The Lawyer was grumpy all last week. Not only was a new lateral hire taken on at equity level (ouch!) but the new partner turned out to be:
a) entirely process-driven; and
b) a document presentation fiend.
Even in the safe haven of the home, where communication is largely loud (shouting) or terse (notes on the fridge: Pick up Son Judo 5.30pm; Take Rubbish Tip or Divorce) the man’s influence is felt.
“I’ve had to take all the round bullet points out of my tender document and replace them with diamonds, just because he says it looks neater,” said the Lawyer, who isn’t eating well as a result. Things usually have to run away from him if they want to avoid being eaten, but he spent five minutes chasing his last sausage around the plate without spearing it once.
“Mummy says don’t play with your food,” observed Liability. The Lawyer shot her a bleak look.
“But don’t you have a find-and-replace button that does that sort of thing?” asked the computer literate Deminimus.
“Or a secretary?” asked Subjudice, who makes up for technical ignorance by a frightening ability, even at 11, to delegate.
“That’s not the point,” snapped the Lawyer. “The best secretary in the world wouldn’t care about bullet points the way this man does. I still have to go through the bloody thing and check for line spacing and kerning and hanging indents and things I’d never even heard of. And you turn your back and the computer changes them all round again, or it adds a new paragraph break or an odd numbered page or something. I don’t actually do any work any more, I just check that my documents look nice.”
As we all thought that was what he did anyway (when was the last time the Lawyer wrote a new document?
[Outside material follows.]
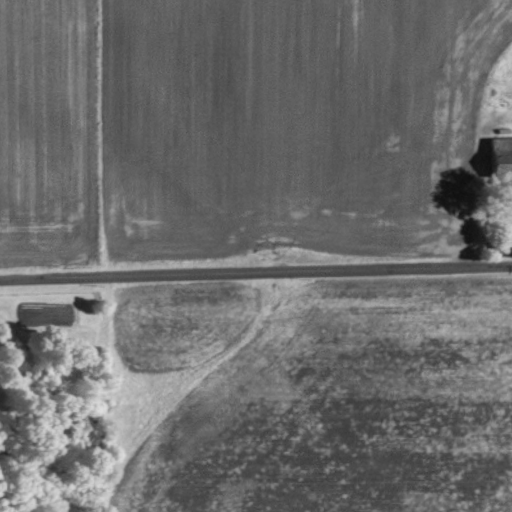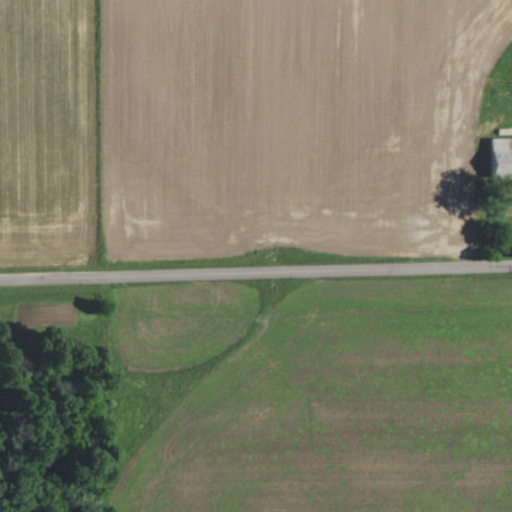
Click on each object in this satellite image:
building: (497, 157)
road: (256, 272)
We know he just recycles the old ones) most of us lost interest at this point.
Deminimus is a sharp one, though.
“Are you saying things like that don’t matter?” he asked. “Spelling, grammar… that sort of stuff?”
He kept a wary eye on me, for I am picky about punctuation – I have to suppress a scream when I see the greengrocer’s apostrophe (potatoe’s £85p, carrot’s 72p) – and pronunciation (“Schedule, not Skedule!” I shout regularly at the children. “That’s American. We are not Americans!” One day I’ll hear them saying: “From ay to zee,” and then I’ll know it’s the end of the British way of life).
“Well, yes, of course they matter,” said the Lawyer.
“And isn’t your job all about concentrating on detail?”
“Well, yes, although I’d like to think of myself as a big picture man.”
“But do clients pay you to see the big picture?”
The Lawyer was stumped, for in truth they don’t. They pay lawyers to get it unshakably right, and as all lawyers are obsessives about detail to the point of perversity (never get a lawyer to help you put up a picture – you’ll be holding your framed Robert Doisneau above your head for half an hour while he measures for plumbline variations), this is just the way they like it themselves.
The Lawyer was silent for a moment, contemplating the thought that checking for diamond-shaped bullet points is an activity that might actually deserve a six-figure pay packet.
“You know, maybe the new chap’s got the right idea after all,” he said.